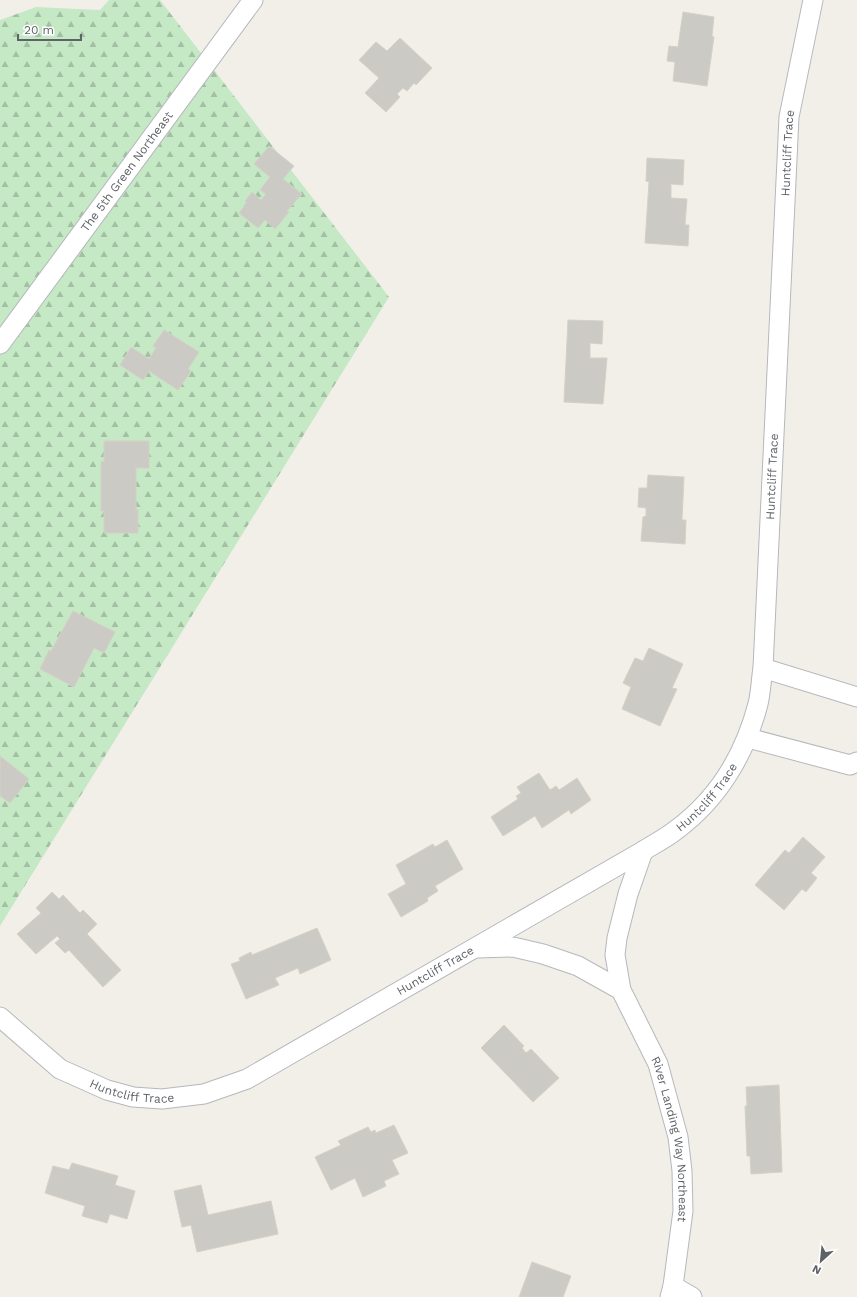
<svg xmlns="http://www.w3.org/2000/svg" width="857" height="1297" viewBox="0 0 857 1297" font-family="'Work Sans',sans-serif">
<defs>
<pattern id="forest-firs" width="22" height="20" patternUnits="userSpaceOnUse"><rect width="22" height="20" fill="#c5e8c5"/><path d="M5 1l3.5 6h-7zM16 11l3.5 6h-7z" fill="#a3c0a4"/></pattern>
</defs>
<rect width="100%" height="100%" fill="#f1efe8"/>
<polygon fill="url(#forest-firs)" points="109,0 160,0 389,297 0,926 0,20 36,7 100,10"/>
<g fill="#cccac5" stroke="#d6d1c6">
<polygon points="683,12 714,17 712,36 714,37 707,86 673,81 675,62 667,61 669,46 678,47"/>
<polygon points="400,38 432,68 416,85 414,83 407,91 403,88 397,94 400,97 386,112 365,93 379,78 359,60 376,42 387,51"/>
<polygon points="269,146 294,166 283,179 302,194 287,211 289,212 275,229 265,220 258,228 239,213 247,203 245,201 252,192 261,200 266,194 260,190 270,177 254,164"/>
<polygon points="647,158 684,160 683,185 671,184 671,198 687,199 685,225 689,225 688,246 645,243 649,182 646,181"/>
<polygon points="568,320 603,321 602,344 590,343 590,358 607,358 603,404 564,402"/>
<polygon points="164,330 199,352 188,369 191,371 178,390 149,371 143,380 120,365 131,347 149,359 156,348 153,346"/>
<polygon points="104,441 149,441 149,468 136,468 136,509 138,510 138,533 104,533 104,511 101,511 101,462 104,461"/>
<polygon points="648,475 684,477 682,520 686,520 685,544 641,541 643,517 646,516 646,508 638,507 639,488 647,488"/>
<polygon points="73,611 115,632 104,653 94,648 74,687 40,669 49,650 51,651"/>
<polygon points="649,648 683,664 672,688 677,689 660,726 622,709 631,687 623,683 635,658 643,661"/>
<polygon points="0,756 29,779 10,803 0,796"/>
<polygon points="539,773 550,790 556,786 559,790 577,778 591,800 571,814 569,810 542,828 535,816 503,836 491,817 518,799 516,796 521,793 517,787"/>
<polygon points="803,837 825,857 811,873 817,878 806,892 802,889 784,910 755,885 785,850 789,853"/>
<polygon points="447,840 463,869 435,886 438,891 427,898 428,901 401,917 388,894 406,884 396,865 433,844 435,847"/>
<polygon points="52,892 59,899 63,895 80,913 83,910 97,924 87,934 121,970 103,987 69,950 65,953 55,943 60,939 57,936 36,954 17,934 41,913 36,908"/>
<polygon points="317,928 331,960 300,974 298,968 275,978 279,985 246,999 231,964 240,961 239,958 251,952 252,955"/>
<polygon points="504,1025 524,1046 522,1048 526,1053 531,1049 559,1078 533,1102 481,1048"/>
<polygon points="779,1085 782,1172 751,1174 750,1156 747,1156 745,1106 747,1106 746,1087"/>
<polygon points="394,1125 408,1153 392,1160 399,1174 384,1181 386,1186 363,1197 355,1178 331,1190 315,1157 341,1145 338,1141 368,1127 371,1132 375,1130 376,1133"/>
<polygon points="72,1163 118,1176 115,1185 135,1191 127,1219 110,1214 107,1223 82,1216 85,1206 45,1193 53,1166 69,1170"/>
<polygon points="201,1185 208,1215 271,1201 278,1234 197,1252 191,1225 182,1227 174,1191"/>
<polygon points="532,1262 571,1276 563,1297 519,1297"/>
</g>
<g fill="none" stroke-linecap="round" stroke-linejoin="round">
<defs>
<g id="minor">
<path id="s1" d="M0,344L253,0"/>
<polyline points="763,668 857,697"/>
<polyline points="748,738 850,765 857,762"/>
<path id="s2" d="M643,851L628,894L617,938L615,955L621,990L658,1064L678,1137L682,1171L683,1211L673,1286L670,1297"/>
<polyline points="478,948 513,947 543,954 578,966 621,990"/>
<path id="s3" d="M0,1017L60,1069L107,1090L133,1097L162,1099L204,1094L247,1079L643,851C654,844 666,838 676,830C718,799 745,754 758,704C761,692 761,680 763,668L789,117L813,0"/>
<polyline points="673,1286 692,1297"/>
</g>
</defs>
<use href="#minor" stroke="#b5b8bc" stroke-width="21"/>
<use href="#minor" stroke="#fff" stroke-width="19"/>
</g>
<g text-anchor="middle" stroke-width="3" stroke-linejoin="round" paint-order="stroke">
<g font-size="12" fill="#5f6368" stroke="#fff">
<text dy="4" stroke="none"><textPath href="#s3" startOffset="1476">Huntcliff Trace</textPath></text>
<text dy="4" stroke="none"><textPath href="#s1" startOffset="214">The 5th Green Northeast</textPath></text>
<text dy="4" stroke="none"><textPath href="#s3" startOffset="1152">Huntcliff Trace</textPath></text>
<text dy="4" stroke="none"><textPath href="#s3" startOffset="816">Huntcliff Trace</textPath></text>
<text dy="4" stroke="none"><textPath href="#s3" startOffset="492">Huntcliff Trace</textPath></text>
<text dy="4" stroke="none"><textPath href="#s3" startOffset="156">Huntcliff Trace</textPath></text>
<text dy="4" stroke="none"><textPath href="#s2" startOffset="303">River Landing Way Northeast</textPath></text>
</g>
</g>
<g transform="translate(821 1261) rotate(207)" stroke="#ffffff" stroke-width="3" paint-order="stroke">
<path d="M0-3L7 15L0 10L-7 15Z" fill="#5f6368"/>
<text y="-6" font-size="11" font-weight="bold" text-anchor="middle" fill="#5f6368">N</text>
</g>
<path d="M18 34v6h63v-6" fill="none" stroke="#5f6368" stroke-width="2"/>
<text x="24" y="34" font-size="12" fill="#5f6368" stroke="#ffffff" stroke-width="3" paint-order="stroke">20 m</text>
</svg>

Task instructions: Retype every record above exactly as written, but leave out the pictures.

Your response:
<svg xmlns="http://www.w3.org/2000/svg" width="857" height="1297" viewBox="0 0 857 1297" font-family="'Work Sans',sans-serif">
<defs>
<pattern id="forest-firs" width="22" height="20" patternUnits="userSpaceOnUse"><rect width="22" height="20" fill="#c5e8c5"/><path d="M5 1l3.5 6h-7zM16 11l3.5 6h-7z" fill="#a3c0a4"/></pattern>
</defs>
<rect width="100%" height="100%" fill="#f1efe8"/>
<polygon fill="url(#forest-firs)" points="109,0 160,0 389,297 0,926 0,20 36,7 100,10"/>
<g fill="#cccac5" stroke="#d6d1c6">
<polygon points="683,12 714,17 712,36 714,37 707,86 673,81 675,62 667,61 669,46 678,47"/>
<polygon points="400,38 432,68 416,85 414,83 407,91 403,88 397,94 400,97 386,112 365,93 379,78 359,60 376,42 387,51"/>
<polygon points="269,146 294,166 283,179 302,194 287,211 289,212 275,229 265,220 258,228 239,213 247,203 245,201 252,192 261,200 266,194 260,190 270,177 254,164"/>
<polygon points="647,158 684,160 683,185 671,184 671,198 687,199 685,225 689,225 688,246 645,243 649,182 646,181"/>
<polygon points="568,320 603,321 602,344 590,343 590,358 607,358 603,404 564,402"/>
<polygon points="164,330 199,352 188,369 191,371 178,390 149,371 143,380 120,365 131,347 149,359 156,348 153,346"/>
<polygon points="104,441 149,441 149,468 136,468 136,509 138,510 138,533 104,533 104,511 101,511 101,462 104,461"/>
<polygon points="648,475 684,477 682,520 686,520 685,544 641,541 643,517 646,516 646,508 638,507 639,488 647,488"/>
<polygon points="73,611 115,632 104,653 94,648 74,687 40,669 49,650 51,651"/>
<polygon points="649,648 683,664 672,688 677,689 660,726 622,709 631,687 623,683 635,658 643,661"/>
<polygon points="0,756 29,779 10,803 0,796"/>
<polygon points="539,773 550,790 556,786 559,790 577,778 591,800 571,814 569,810 542,828 535,816 503,836 491,817 518,799 516,796 521,793 517,787"/>
<polygon points="803,837 825,857 811,873 817,878 806,892 802,889 784,910 755,885 785,850 789,853"/>
<polygon points="447,840 463,869 435,886 438,891 427,898 428,901 401,917 388,894 406,884 396,865 433,844 435,847"/>
<polygon points="52,892 59,899 63,895 80,913 83,910 97,924 87,934 121,970 103,987 69,950 65,953 55,943 60,939 57,936 36,954 17,934 41,913 36,908"/>
<polygon points="317,928 331,960 300,974 298,968 275,978 279,985 246,999 231,964 240,961 239,958 251,952 252,955"/>
<polygon points="504,1025 524,1046 522,1048 526,1053 531,1049 559,1078 533,1102 481,1048"/>
<polygon points="779,1085 782,1172 751,1174 750,1156 747,1156 745,1106 747,1106 746,1087"/>
<polygon points="394,1125 408,1153 392,1160 399,1174 384,1181 386,1186 363,1197 355,1178 331,1190 315,1157 341,1145 338,1141 368,1127 371,1132 375,1130 376,1133"/>
<polygon points="72,1163 118,1176 115,1185 135,1191 127,1219 110,1214 107,1223 82,1216 85,1206 45,1193 53,1166 69,1170"/>
<polygon points="201,1185 208,1215 271,1201 278,1234 197,1252 191,1225 182,1227 174,1191"/>
<polygon points="532,1262 571,1276 563,1297 519,1297"/>
</g>
<g fill="none" stroke-linecap="round" stroke-linejoin="round">
<defs>
<g id="minor">
<path id="s1" d="M0,344L253,0"/>
<polyline points="763,668 857,697"/>
<polyline points="748,738 850,765 857,762"/>
<path id="s2" d="M643,851L628,894L617,938L615,955L621,990L658,1064L678,1137L682,1171L683,1211L673,1286L670,1297"/>
<polyline points="478,948 513,947 543,954 578,966 621,990"/>
<path id="s3" d="M0,1017L60,1069L107,1090L133,1097L162,1099L204,1094L247,1079L643,851C654,844 666,838 676,830C718,799 745,754 758,704C761,692 761,680 763,668L789,117L813,0"/>
<polyline points="673,1286 692,1297"/>
</g>
</defs>
<use href="#minor" stroke="#b5b8bc" stroke-width="21"/>
<use href="#minor" stroke="#fff" stroke-width="19"/>
</g>
<g text-anchor="middle" stroke-width="3" stroke-linejoin="round" paint-order="stroke">
<g font-size="12" fill="#5f6368" stroke="#fff">
<text dy="4" stroke="none"><textPath href="#s3" startOffset="1476">Huntcliff Trace</textPath></text>
<text dy="4" stroke="none"><textPath href="#s1" startOffset="214">The 5th Green Northeast</textPath></text>
<text dy="4" stroke="none"><textPath href="#s3" startOffset="1152">Huntcliff Trace</textPath></text>
<text dy="4" stroke="none"><textPath href="#s3" startOffset="816">Huntcliff Trace</textPath></text>
<text dy="4" stroke="none"><textPath href="#s3" startOffset="492">Huntcliff Trace</textPath></text>
<text dy="4" stroke="none"><textPath href="#s3" startOffset="156">Huntcliff Trace</textPath></text>
<text dy="4" stroke="none"><textPath href="#s2" startOffset="303">River Landing Way Northeast</textPath></text>
</g>
</g>
<g transform="translate(821 1261) rotate(207)" stroke="#ffffff" stroke-width="3" paint-order="stroke">
<path d="M0-3L7 15L0 10L-7 15Z" fill="#5f6368"/>
<text y="-6" font-size="11" font-weight="bold" text-anchor="middle" fill="#5f6368">N</text>
</g>
<path d="M18 34v6h63v-6" fill="none" stroke="#5f6368" stroke-width="2"/>
<text x="24" y="34" font-size="12" fill="#5f6368" stroke="#ffffff" stroke-width="3" paint-order="stroke">20 m</text>
</svg>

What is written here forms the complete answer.